Figure 6. Residue-specific mapping of RNC interactions.

(a) An overlay of ¹H-¹⁵N correlation spectra (recorded at a ¹H frequency of 950 MHz) of FLN5+31 RNC (black) and unfolded, isolated FLN5∆12 (red) highlighting resonances that are significantly broadened in the RNC. (b) Relative intensities of ¹H-¹⁵N resonances of folded FLN5 (5 µM) and unfolded FLN5 Y719E (8 µM) in the presence of 1 molar equivalent of 70S ribosomes. (c) Relative intensities of FLN5+21, FLN5+31, FLN5+42, FLN5+67 and FLN5+110 RNCs as compared to a reference, made up of a composite consisting of FLN5∆12 and FLN5 Y719E, to monitor unfolded FLN5 (red), and FLN5-6∆18 to monitor unfolded FLN6 (green), and folded FLN5 from ¹H-¹³C correlation spectra (cyan). A 5-point moving average is plotted as a guide; errors derived from spectral noise, n=1. The grey shaded area denotes occluded residues inaccessible to PEGylation.

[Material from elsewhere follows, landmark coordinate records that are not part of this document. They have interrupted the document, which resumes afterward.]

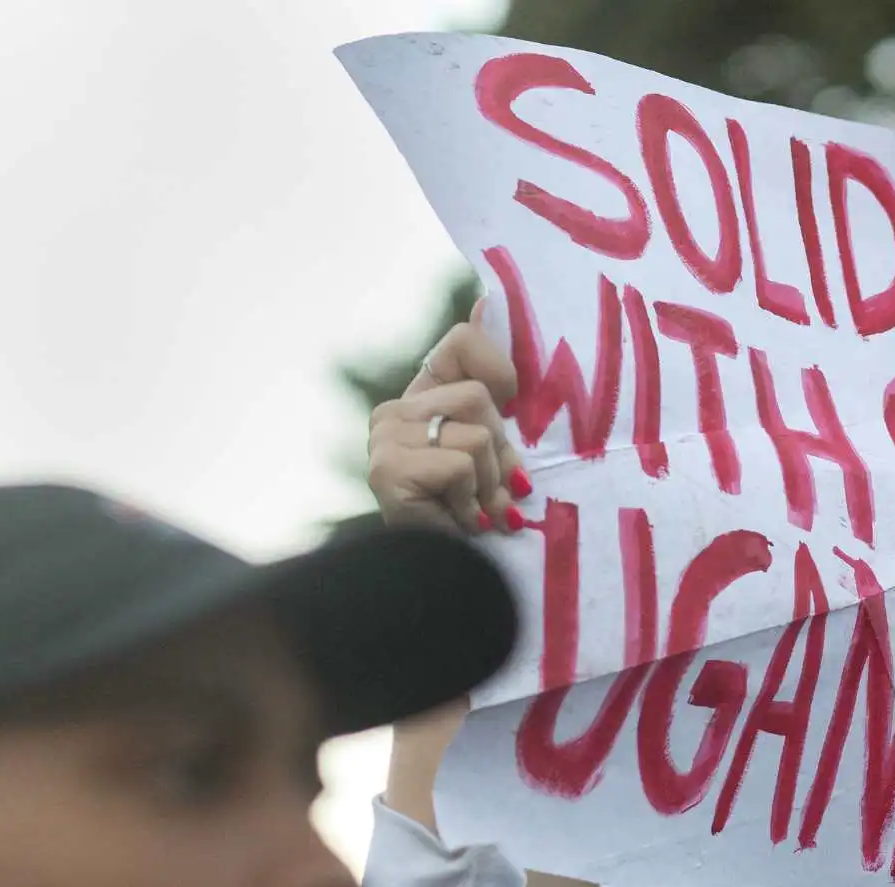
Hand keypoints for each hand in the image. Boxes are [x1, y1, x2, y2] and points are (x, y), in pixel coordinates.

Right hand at [368, 299, 524, 532]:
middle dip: (500, 452)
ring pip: (476, 434)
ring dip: (489, 485)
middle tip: (499, 491)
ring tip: (476, 513)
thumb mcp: (491, 455)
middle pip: (479, 399)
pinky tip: (460, 523)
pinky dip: (473, 502)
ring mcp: (385, 438)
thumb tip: (486, 300)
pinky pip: (461, 464)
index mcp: (419, 398)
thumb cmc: (471, 514)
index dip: (496, 366)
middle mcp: (393, 411)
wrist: (436, 579)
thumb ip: (493, 400)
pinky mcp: (389, 468)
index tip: (509, 399)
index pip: (462, 342)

Figure 7. The ribosome modulates the folding landscape of FLN5 nascent chains.

(a) Schematic of a free energy diagram for isolated FLN5, showing the difference in free energy of 7 kcal mol^-1 between the folded state, F, and the unfolded state, U. (b) Schematic free energy diagram for isolated FLN5 in the presence of ribosomes shows a ribosome-bound state, U_B, accessible from the unfolded state. A model for how the ribosome could alter this landscape and inhibit nascent chain folding is indicated (arrows): At short linker lengths, the tethered nascent chain is subject to high effective ribosome concentrations, favoring a ribosome-bound state U_B. The native state, F, is also likely to be energetically unfavorable, due to steric interactions with the ribosome. As the nascent chain increases in length, the steric effects and ribosome- associated interactions experienced by the tethered nascent chain are overcome by the stability of the folded FLN5 domain.